### Dataset excerpts:
__________________________________________________

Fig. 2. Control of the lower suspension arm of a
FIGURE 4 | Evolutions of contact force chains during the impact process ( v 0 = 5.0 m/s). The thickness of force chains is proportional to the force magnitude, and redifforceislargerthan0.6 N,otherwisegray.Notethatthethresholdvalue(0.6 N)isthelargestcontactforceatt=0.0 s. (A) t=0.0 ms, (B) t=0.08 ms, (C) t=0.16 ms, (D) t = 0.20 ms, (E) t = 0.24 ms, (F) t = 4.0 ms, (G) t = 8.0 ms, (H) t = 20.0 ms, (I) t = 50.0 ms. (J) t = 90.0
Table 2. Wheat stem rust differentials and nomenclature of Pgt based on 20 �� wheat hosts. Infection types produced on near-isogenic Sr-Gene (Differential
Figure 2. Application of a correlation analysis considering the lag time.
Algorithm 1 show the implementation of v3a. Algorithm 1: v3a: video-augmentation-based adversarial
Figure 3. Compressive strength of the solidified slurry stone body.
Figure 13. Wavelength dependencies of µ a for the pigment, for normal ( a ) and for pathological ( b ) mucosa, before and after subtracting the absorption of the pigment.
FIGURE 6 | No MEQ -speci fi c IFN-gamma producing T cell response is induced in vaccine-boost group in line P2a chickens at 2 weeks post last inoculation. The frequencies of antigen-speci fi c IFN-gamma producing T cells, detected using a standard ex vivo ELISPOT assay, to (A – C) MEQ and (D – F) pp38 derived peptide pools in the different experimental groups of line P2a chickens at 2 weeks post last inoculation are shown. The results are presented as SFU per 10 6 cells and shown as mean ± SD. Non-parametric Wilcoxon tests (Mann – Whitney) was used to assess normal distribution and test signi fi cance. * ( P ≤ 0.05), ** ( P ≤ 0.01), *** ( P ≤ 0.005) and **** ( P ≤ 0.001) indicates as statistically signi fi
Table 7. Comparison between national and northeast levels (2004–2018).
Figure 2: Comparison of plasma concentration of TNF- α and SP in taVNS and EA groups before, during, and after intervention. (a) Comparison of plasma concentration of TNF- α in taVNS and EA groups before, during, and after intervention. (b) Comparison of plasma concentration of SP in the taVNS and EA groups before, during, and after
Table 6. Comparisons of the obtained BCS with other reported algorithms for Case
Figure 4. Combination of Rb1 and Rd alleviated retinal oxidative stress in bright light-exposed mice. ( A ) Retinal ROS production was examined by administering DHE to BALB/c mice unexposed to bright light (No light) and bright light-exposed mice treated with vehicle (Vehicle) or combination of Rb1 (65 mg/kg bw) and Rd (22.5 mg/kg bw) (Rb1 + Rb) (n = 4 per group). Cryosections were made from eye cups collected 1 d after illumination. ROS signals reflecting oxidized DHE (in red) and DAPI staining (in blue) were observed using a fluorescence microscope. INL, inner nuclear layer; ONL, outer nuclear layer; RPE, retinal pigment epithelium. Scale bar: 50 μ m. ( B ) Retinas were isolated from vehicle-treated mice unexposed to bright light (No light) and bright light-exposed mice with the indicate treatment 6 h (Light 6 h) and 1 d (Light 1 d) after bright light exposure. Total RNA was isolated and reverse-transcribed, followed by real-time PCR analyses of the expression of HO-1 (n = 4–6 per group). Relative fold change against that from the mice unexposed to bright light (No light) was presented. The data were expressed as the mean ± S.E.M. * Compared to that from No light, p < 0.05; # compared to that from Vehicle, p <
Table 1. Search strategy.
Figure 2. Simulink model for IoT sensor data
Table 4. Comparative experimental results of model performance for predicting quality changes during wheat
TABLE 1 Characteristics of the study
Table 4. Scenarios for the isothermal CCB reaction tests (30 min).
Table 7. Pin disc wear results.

__________________________________________________

### Task objective:
Return, from the material above, each line holding the string "tests".

### Reply:
FIGURE 6 | No MEQ -speci fi c IFN-gamma producing T cell response is induced in vaccine-boost group in line P2a chickens at 2 weeks post last inoculation. The frequencies of antigen-speci fi c IFN-gamma producing T cells, detected using a standard ex vivo ELISPOT assay, to (A – C) MEQ and (D – F) pp38 derived peptide pools in the different experimental groups of line P2a chickens at 2 weeks post last inoculation are shown. The results are presented as SFU per 10 6 cells and shown as mean ± SD. Non-parametric Wilcoxon tests (Mann – Whitney) was used to assess normal distribution and test signi fi cance. * ( P ≤ 0.05), ** ( P ≤ 0.01), *** ( P ≤ 0.005) and **** ( P ≤ 0.001) indicates as statistically signi fi
Table 4. Scenarios for the isothermal CCB reaction tests (30 min).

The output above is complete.